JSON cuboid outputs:
§

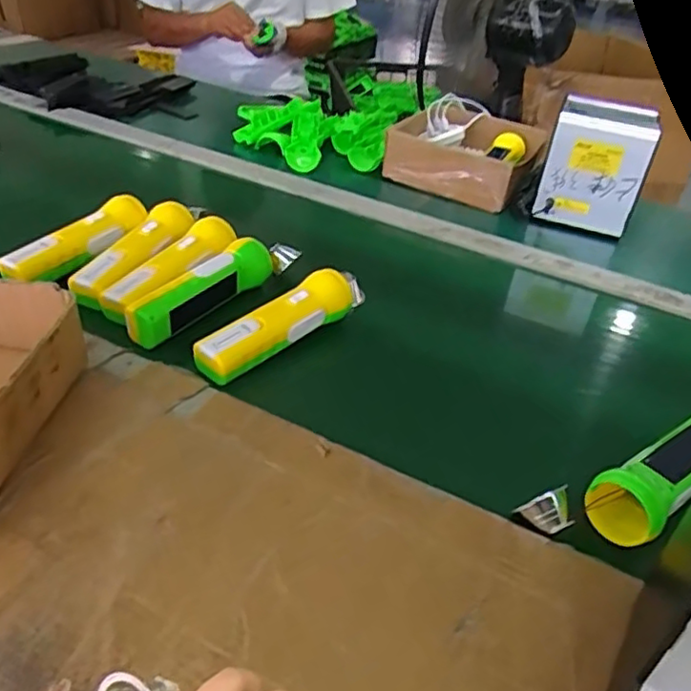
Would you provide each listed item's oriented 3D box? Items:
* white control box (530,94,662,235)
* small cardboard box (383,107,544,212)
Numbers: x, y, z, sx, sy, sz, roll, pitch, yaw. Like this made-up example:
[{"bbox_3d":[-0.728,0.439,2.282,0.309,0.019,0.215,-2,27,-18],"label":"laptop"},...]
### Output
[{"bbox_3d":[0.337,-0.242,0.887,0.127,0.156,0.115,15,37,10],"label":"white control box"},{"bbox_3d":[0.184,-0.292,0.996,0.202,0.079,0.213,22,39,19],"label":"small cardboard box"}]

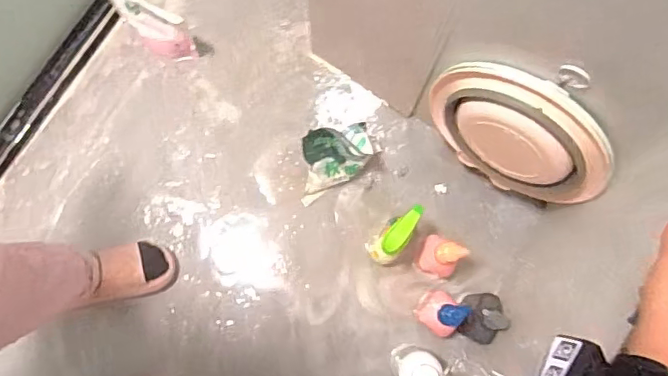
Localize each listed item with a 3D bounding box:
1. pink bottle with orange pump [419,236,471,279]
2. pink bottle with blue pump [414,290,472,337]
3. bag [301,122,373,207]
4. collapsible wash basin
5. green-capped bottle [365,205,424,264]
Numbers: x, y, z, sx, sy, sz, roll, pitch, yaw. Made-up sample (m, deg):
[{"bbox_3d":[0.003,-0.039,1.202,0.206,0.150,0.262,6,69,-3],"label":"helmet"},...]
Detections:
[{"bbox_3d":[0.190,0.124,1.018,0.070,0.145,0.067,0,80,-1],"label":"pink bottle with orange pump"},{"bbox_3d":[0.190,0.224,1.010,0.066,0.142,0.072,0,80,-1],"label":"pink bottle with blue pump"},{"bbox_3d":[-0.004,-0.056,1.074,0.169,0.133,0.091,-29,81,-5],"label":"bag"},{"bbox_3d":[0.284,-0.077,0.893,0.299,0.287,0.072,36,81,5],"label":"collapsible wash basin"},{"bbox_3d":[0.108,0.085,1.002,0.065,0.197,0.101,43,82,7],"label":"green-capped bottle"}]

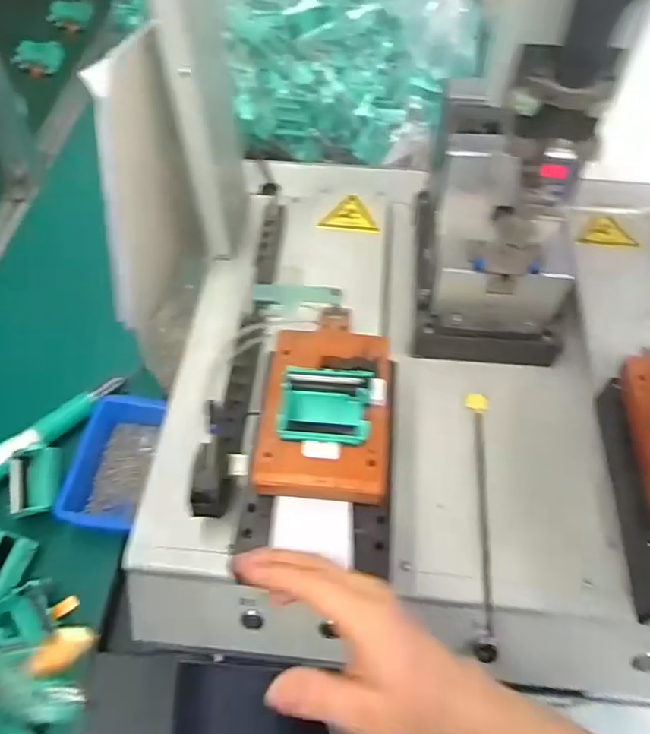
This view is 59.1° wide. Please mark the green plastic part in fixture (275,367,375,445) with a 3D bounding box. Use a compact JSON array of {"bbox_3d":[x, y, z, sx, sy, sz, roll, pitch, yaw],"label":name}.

§

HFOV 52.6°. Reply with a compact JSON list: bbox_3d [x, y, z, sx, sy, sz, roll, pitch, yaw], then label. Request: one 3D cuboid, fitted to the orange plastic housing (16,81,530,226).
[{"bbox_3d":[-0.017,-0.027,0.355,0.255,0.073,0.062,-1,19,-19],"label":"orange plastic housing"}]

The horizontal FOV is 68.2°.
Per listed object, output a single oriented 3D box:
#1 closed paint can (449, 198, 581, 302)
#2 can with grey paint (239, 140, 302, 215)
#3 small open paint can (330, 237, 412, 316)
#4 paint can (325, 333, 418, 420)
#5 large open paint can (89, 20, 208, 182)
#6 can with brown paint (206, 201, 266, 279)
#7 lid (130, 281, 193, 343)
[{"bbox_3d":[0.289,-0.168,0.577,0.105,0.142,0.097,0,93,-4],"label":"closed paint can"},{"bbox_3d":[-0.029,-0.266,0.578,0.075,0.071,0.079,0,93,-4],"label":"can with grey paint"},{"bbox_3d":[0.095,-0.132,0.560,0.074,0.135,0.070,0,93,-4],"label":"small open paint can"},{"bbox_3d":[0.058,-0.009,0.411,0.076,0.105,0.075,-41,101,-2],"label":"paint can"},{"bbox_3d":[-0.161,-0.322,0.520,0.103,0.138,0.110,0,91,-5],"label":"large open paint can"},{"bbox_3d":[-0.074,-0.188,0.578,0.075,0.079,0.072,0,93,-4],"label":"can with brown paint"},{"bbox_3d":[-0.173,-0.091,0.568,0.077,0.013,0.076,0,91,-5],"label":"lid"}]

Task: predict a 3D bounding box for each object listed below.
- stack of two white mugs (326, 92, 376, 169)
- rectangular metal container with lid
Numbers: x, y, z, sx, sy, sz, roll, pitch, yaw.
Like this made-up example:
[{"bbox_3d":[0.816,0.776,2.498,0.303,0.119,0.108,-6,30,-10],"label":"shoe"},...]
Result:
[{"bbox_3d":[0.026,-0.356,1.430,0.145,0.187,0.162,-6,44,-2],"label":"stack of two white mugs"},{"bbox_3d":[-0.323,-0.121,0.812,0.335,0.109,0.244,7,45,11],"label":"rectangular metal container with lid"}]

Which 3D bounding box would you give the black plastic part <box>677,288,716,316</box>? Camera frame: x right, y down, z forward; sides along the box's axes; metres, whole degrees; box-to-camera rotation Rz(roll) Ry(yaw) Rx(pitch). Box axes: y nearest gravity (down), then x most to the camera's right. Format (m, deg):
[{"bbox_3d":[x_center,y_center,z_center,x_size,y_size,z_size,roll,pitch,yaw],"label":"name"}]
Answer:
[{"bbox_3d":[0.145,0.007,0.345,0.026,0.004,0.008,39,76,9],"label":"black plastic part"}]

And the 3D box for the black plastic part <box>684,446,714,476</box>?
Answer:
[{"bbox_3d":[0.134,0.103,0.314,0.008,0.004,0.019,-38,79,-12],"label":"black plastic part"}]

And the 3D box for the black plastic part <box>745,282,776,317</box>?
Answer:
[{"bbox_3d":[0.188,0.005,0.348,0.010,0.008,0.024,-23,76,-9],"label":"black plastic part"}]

§

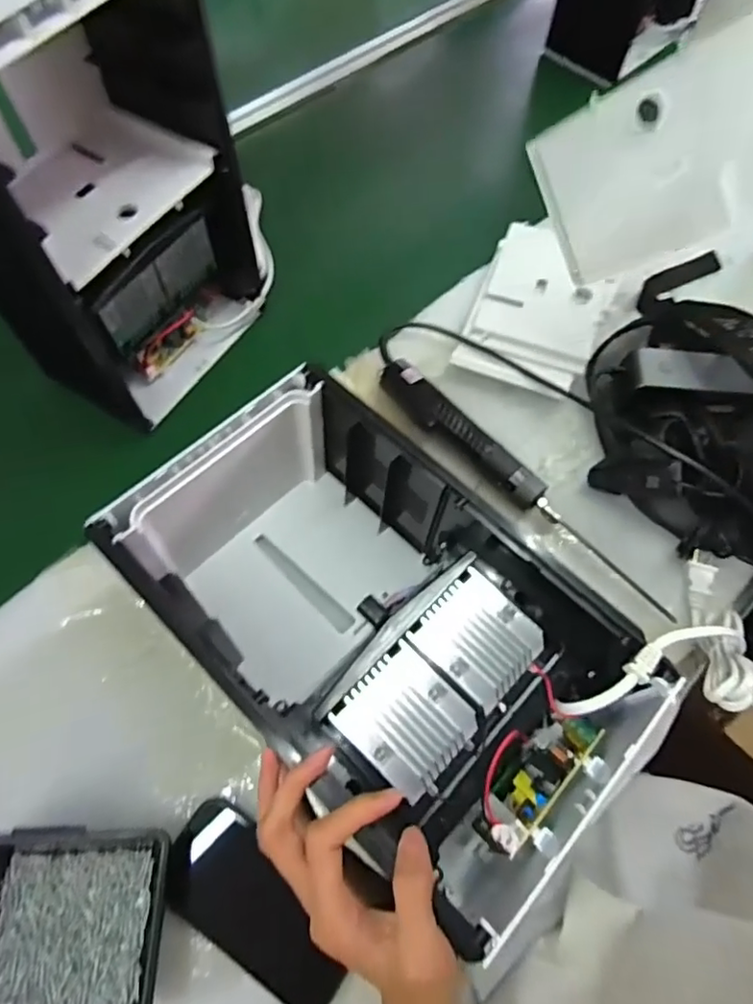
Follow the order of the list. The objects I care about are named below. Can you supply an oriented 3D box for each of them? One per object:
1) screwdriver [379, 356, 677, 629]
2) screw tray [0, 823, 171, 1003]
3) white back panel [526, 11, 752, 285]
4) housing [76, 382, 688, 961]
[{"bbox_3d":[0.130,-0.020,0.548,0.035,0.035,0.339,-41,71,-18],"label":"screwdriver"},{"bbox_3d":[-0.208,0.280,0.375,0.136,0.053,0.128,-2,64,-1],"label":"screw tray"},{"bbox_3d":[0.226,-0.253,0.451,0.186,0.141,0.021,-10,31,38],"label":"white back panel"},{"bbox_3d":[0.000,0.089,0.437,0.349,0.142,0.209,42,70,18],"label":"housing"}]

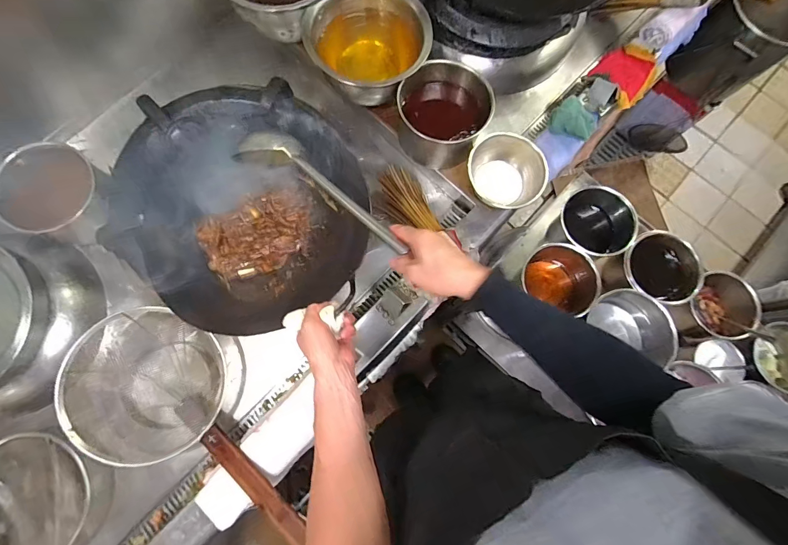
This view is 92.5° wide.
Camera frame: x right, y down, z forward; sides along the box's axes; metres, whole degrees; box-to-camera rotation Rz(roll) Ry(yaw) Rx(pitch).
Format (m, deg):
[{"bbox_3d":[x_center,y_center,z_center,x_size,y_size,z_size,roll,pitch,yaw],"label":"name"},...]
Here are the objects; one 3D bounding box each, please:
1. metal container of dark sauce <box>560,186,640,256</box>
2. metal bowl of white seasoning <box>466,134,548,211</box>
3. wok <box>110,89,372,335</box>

§

Look through the records above for the string "camera", then copy every line that has it.

Which 3D bounding box would you give the black plastic part <box>677,288,716,316</box>? Camera frame: x right, y down, z forward; sides along the box's axes; metres, whole degrees; box-to-camera rotation Rz(roll) Ry(yaw) Rx(pitch). Box axes: y nearest gravity (down), then x most to the camera's right. Format (m, deg):
Camera frame: x right, y down, z forward; sides along the box's axes; metres, whole degrees; box-to-camera rotation Rz(roll) Ry(yaw) Rx(pitch).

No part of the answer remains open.